• [SUPPLIED MATERIAL]
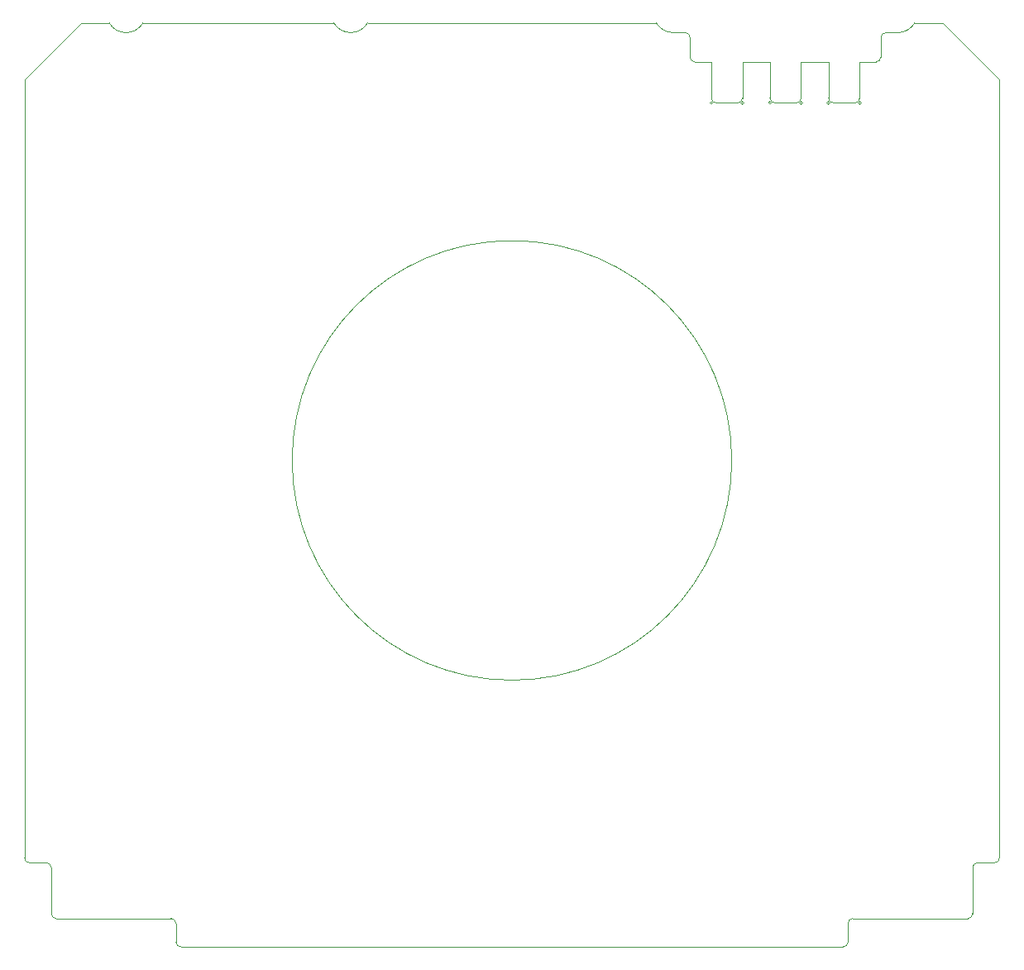
<source format=gbr>
%TF.GenerationSoftware,KiCad,Pcbnew,6.0.11+dfsg-1*%
%TF.CreationDate,2023-02-20T23:54:33-08:00*%
%TF.ProjectId,minusz-end-card-oresat0,6d696e75-737a-42d6-956e-642d63617264,rev?*%
%TF.SameCoordinates,Original*%
%TF.FileFunction,Profile,NP*%
%FSLAX46Y46*%
G04 Gerber Fmt 4.6, Leading zero omitted, Abs format (unit mm)*
G04 Created by KiCad (PCBNEW 6.0.11+dfsg-1) date 2023-02-20 23:54:33*
%MOMM*%
%LPD*%
G01*
G04 APERTURE LIST*
%TA.AperFunction,Profile*%
%ADD10C,0.020000*%
%TD*%
G04 APERTURE END LIST*
D10*
X168922902Y-61705193D02*
X167244953Y-61705193D01*
X101362902Y-148905193D02*
X101362902Y-144205193D01*
X114112902Y-151805193D02*
X114112902Y-149905193D01*
X186780851Y-58705251D02*
G75*
G03*
X186280851Y-59205193I-51J-499949D01*
G01*
X195662902Y-148905193D02*
X195662902Y-144205193D01*
X180922907Y-65405193D02*
G75*
G03*
X181422902Y-65905193I499993J-7D01*
G01*
X166744907Y-61205193D02*
G75*
G03*
X167244953Y-61705193I500093J93D01*
G01*
X166244953Y-58705193D02*
X165012902Y-58705193D01*
X172102902Y-61705193D02*
X172102902Y-65405193D01*
X183412902Y-149405202D02*
G75*
G03*
X182912902Y-149905193I-2J-499998D01*
G01*
X181422902Y-65905193D02*
X183602902Y-65905193D01*
X178102902Y-61705193D02*
X180922902Y-61705193D01*
X98612902Y-63503469D02*
X104411178Y-57705193D01*
X168922907Y-65405193D02*
G75*
G03*
X169422902Y-65905193I499993J-7D01*
G01*
X186280851Y-61205193D02*
X186280851Y-59205193D01*
X195162902Y-149405202D02*
G75*
G03*
X195662902Y-148905193I-2J500002D01*
G01*
X183602902Y-65905202D02*
G75*
G03*
X184102902Y-65405193I-2J500002D01*
G01*
X198412902Y-63503469D02*
X192614626Y-57705193D01*
X113612902Y-149405193D02*
X101862902Y-149405193D01*
X107280851Y-57705193D02*
X104411178Y-57705193D01*
X184102902Y-61705193D02*
X185780851Y-61705193D01*
X180922902Y-61705193D02*
X180922902Y-65405193D01*
X98612907Y-143205193D02*
G75*
G03*
X99112902Y-143705193I499993J-7D01*
G01*
X178102902Y-65405193D02*
X178102902Y-61705193D01*
X174922902Y-61705193D02*
X172102902Y-61705193D01*
X174922902Y-65405193D02*
X174922902Y-61705193D01*
X171012902Y-102505193D02*
G75*
G03*
X171012902Y-102505193I-22500000J0D01*
G01*
X114112907Y-151805193D02*
G75*
G03*
X114612902Y-152305193I499993J-7D01*
G01*
X181082902Y-65905193D02*
G75*
G03*
X181082902Y-65905193I-160000J0D01*
G01*
X163280853Y-57705192D02*
G75*
G03*
X165012902Y-58705193I1732047J999992D01*
G01*
X185780851Y-61705151D02*
G75*
G03*
X186280851Y-61205193I49J499951D01*
G01*
X178262902Y-65905193D02*
G75*
G03*
X178262902Y-65905193I-160000J0D01*
G01*
X197912902Y-143705202D02*
G75*
G03*
X198412902Y-143205193I-2J500002D01*
G01*
X177602902Y-65905202D02*
G75*
G03*
X178102902Y-65405193I-2J500002D01*
G01*
X184262902Y-65905193D02*
G75*
G03*
X184262902Y-65905193I-160000J0D01*
G01*
X114112907Y-149905193D02*
G75*
G03*
X113612902Y-149405193I-500007J-7D01*
G01*
X186780851Y-58705193D02*
X188012902Y-58705193D01*
X184102902Y-65405193D02*
X184102902Y-61705193D01*
X182412902Y-152305202D02*
G75*
G03*
X182912902Y-151805193I-2J500002D01*
G01*
X163280851Y-57705193D02*
X133744953Y-57705193D01*
X130280851Y-57705193D02*
G75*
G03*
X133744953Y-57705193I1732051J1000000D01*
G01*
X100862902Y-143705193D02*
X99112902Y-143705193D01*
X101362907Y-144205193D02*
G75*
G03*
X100862902Y-143705193I-500007J-7D01*
G01*
X171602902Y-65905193D02*
X169422902Y-65905193D01*
X168922902Y-65405193D02*
X168922902Y-61705193D01*
X101362907Y-148905193D02*
G75*
G03*
X101862902Y-149405193I499993J-7D01*
G01*
X166745007Y-59205193D02*
G75*
G03*
X166244953Y-58705193I-500107J-107D01*
G01*
X172262902Y-65905193D02*
G75*
G03*
X172262902Y-65905193I-160000J0D01*
G01*
X166744953Y-61205193D02*
X166744953Y-59205193D01*
X177602902Y-65905193D02*
X175422902Y-65905193D01*
X196162902Y-143705202D02*
G75*
G03*
X195662902Y-144205193I-2J-499998D01*
G01*
X171602902Y-65905202D02*
G75*
G03*
X172102902Y-65405193I-2J500002D01*
G01*
X192614626Y-57705193D02*
X189744953Y-57705193D01*
X130280851Y-57705193D02*
X110744953Y-57705193D01*
X196162902Y-143705193D02*
X197912902Y-143705193D01*
X169082902Y-65905193D02*
G75*
G03*
X169082902Y-65905193I-160000J0D01*
G01*
X98612902Y-143205193D02*
X98612902Y-63503469D01*
X107280851Y-57705193D02*
G75*
G03*
X110744953Y-57705193I1732051J1000000D01*
G01*
X198412902Y-143205193D02*
X198412902Y-63503469D01*
X182412902Y-152305193D02*
X114612902Y-152305193D01*
X188012902Y-58705198D02*
G75*
G03*
X189744953Y-57705193I-2J1999998D01*
G01*
X182912902Y-151805193D02*
X182912902Y-149905193D01*
X175082902Y-65905193D02*
G75*
G03*
X175082902Y-65905193I-160000J0D01*
G01*
X183412902Y-149405193D02*
X195162902Y-149405193D01*
X174922907Y-65405193D02*
G75*
G03*
X175422902Y-65905193I499993J-7D01*
G01*
M02*

</source>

• [WHAT IS BEING ASKED] Your copy should match the records above exactly, except that it contains no pictures.

• [RESULT]
<source format=gbr>
%TF.GenerationSoftware,KiCad,Pcbnew,6.0.11+dfsg-1*%
%TF.CreationDate,2023-02-20T23:54:33-08:00*%
%TF.ProjectId,minusz-end-card-oresat0,6d696e75-737a-42d6-956e-642d63617264,rev?*%
%TF.SameCoordinates,Original*%
%TF.FileFunction,Profile,NP*%
%FSLAX46Y46*%
G04 Gerber Fmt 4.6, Leading zero omitted, Abs format (unit mm)*
G04 Created by KiCad (PCBNEW 6.0.11+dfsg-1) date 2023-02-20 23:54:33*
%MOMM*%
%LPD*%
G01*
G04 APERTURE LIST*
%TA.AperFunction,Profile*%
%ADD10C,0.020000*%
%TD*%
G04 APERTURE END LIST*
D10*
X168922902Y-61705193D02*
X167244953Y-61705193D01*
X101362902Y-148905193D02*
X101362902Y-144205193D01*
X114112902Y-151805193D02*
X114112902Y-149905193D01*
X186780851Y-58705251D02*
G75*
G03*
X186280851Y-59205193I-51J-499949D01*
G01*
X195662902Y-148905193D02*
X195662902Y-144205193D01*
X180922907Y-65405193D02*
G75*
G03*
X181422902Y-65905193I499993J-7D01*
G01*
X166744907Y-61205193D02*
G75*
G03*
X167244953Y-61705193I500093J93D01*
G01*
X166244953Y-58705193D02*
X165012902Y-58705193D01*
X172102902Y-61705193D02*
X172102902Y-65405193D01*
X183412902Y-149405202D02*
G75*
G03*
X182912902Y-149905193I-2J-499998D01*
G01*
X181422902Y-65905193D02*
X183602902Y-65905193D01*
X178102902Y-61705193D02*
X180922902Y-61705193D01*
X98612902Y-63503469D02*
X104411178Y-57705193D01*
X168922907Y-65405193D02*
G75*
G03*
X169422902Y-65905193I499993J-7D01*
G01*
X186280851Y-61205193D02*
X186280851Y-59205193D01*
X195162902Y-149405202D02*
G75*
G03*
X195662902Y-148905193I-2J500002D01*
G01*
X183602902Y-65905202D02*
G75*
G03*
X184102902Y-65405193I-2J500002D01*
G01*
X198412902Y-63503469D02*
X192614626Y-57705193D01*
X113612902Y-149405193D02*
X101862902Y-149405193D01*
X107280851Y-57705193D02*
X104411178Y-57705193D01*
X184102902Y-61705193D02*
X185780851Y-61705193D01*
X180922902Y-61705193D02*
X180922902Y-65405193D01*
X98612907Y-143205193D02*
G75*
G03*
X99112902Y-143705193I499993J-7D01*
G01*
X178102902Y-65405193D02*
X178102902Y-61705193D01*
X174922902Y-61705193D02*
X172102902Y-61705193D01*
X174922902Y-65405193D02*
X174922902Y-61705193D01*
X171012902Y-102505193D02*
G75*
G03*
X171012902Y-102505193I-22500000J0D01*
G01*
X114112907Y-151805193D02*
G75*
G03*
X114612902Y-152305193I499993J-7D01*
G01*
X181082902Y-65905193D02*
G75*
G03*
X181082902Y-65905193I-160000J0D01*
G01*
X163280853Y-57705192D02*
G75*
G03*
X165012902Y-58705193I1732047J999992D01*
G01*
X185780851Y-61705151D02*
G75*
G03*
X186280851Y-61205193I49J499951D01*
G01*
X178262902Y-65905193D02*
G75*
G03*
X178262902Y-65905193I-160000J0D01*
G01*
X197912902Y-143705202D02*
G75*
G03*
X198412902Y-143205193I-2J500002D01*
G01*
X177602902Y-65905202D02*
G75*
G03*
X178102902Y-65405193I-2J500002D01*
G01*
X184262902Y-65905193D02*
G75*
G03*
X184262902Y-65905193I-160000J0D01*
G01*
X114112907Y-149905193D02*
G75*
G03*
X113612902Y-149405193I-500007J-7D01*
G01*
X186780851Y-58705193D02*
X188012902Y-58705193D01*
X184102902Y-65405193D02*
X184102902Y-61705193D01*
X182412902Y-152305202D02*
G75*
G03*
X182912902Y-151805193I-2J500002D01*
G01*
X163280851Y-57705193D02*
X133744953Y-57705193D01*
X130280851Y-57705193D02*
G75*
G03*
X133744953Y-57705193I1732051J1000000D01*
G01*
X100862902Y-143705193D02*
X99112902Y-143705193D01*
X101362907Y-144205193D02*
G75*
G03*
X100862902Y-143705193I-500007J-7D01*
G01*
X171602902Y-65905193D02*
X169422902Y-65905193D01*
X168922902Y-65405193D02*
X168922902Y-61705193D01*
X101362907Y-148905193D02*
G75*
G03*
X101862902Y-149405193I499993J-7D01*
G01*
X166745007Y-59205193D02*
G75*
G03*
X166244953Y-58705193I-500107J-107D01*
G01*
X172262902Y-65905193D02*
G75*
G03*
X172262902Y-65905193I-160000J0D01*
G01*
X166744953Y-61205193D02*
X166744953Y-59205193D01*
X177602902Y-65905193D02*
X175422902Y-65905193D01*
X196162902Y-143705202D02*
G75*
G03*
X195662902Y-144205193I-2J-499998D01*
G01*
X171602902Y-65905202D02*
G75*
G03*
X172102902Y-65405193I-2J500002D01*
G01*
X192614626Y-57705193D02*
X189744953Y-57705193D01*
X130280851Y-57705193D02*
X110744953Y-57705193D01*
X196162902Y-143705193D02*
X197912902Y-143705193D01*
X169082902Y-65905193D02*
G75*
G03*
X169082902Y-65905193I-160000J0D01*
G01*
X98612902Y-143205193D02*
X98612902Y-63503469D01*
X107280851Y-57705193D02*
G75*
G03*
X110744953Y-57705193I1732051J1000000D01*
G01*
X198412902Y-143205193D02*
X198412902Y-63503469D01*
X182412902Y-152305193D02*
X114612902Y-152305193D01*
X188012902Y-58705198D02*
G75*
G03*
X189744953Y-57705193I-2J1999998D01*
G01*
X182912902Y-151805193D02*
X182912902Y-149905193D01*
X175082902Y-65905193D02*
G75*
G03*
X175082902Y-65905193I-160000J0D01*
G01*
X183412902Y-149405193D02*
X195162902Y-149405193D01*
X174922907Y-65405193D02*
G75*
G03*
X175422902Y-65905193I499993J-7D01*
G01*
M02*

</source>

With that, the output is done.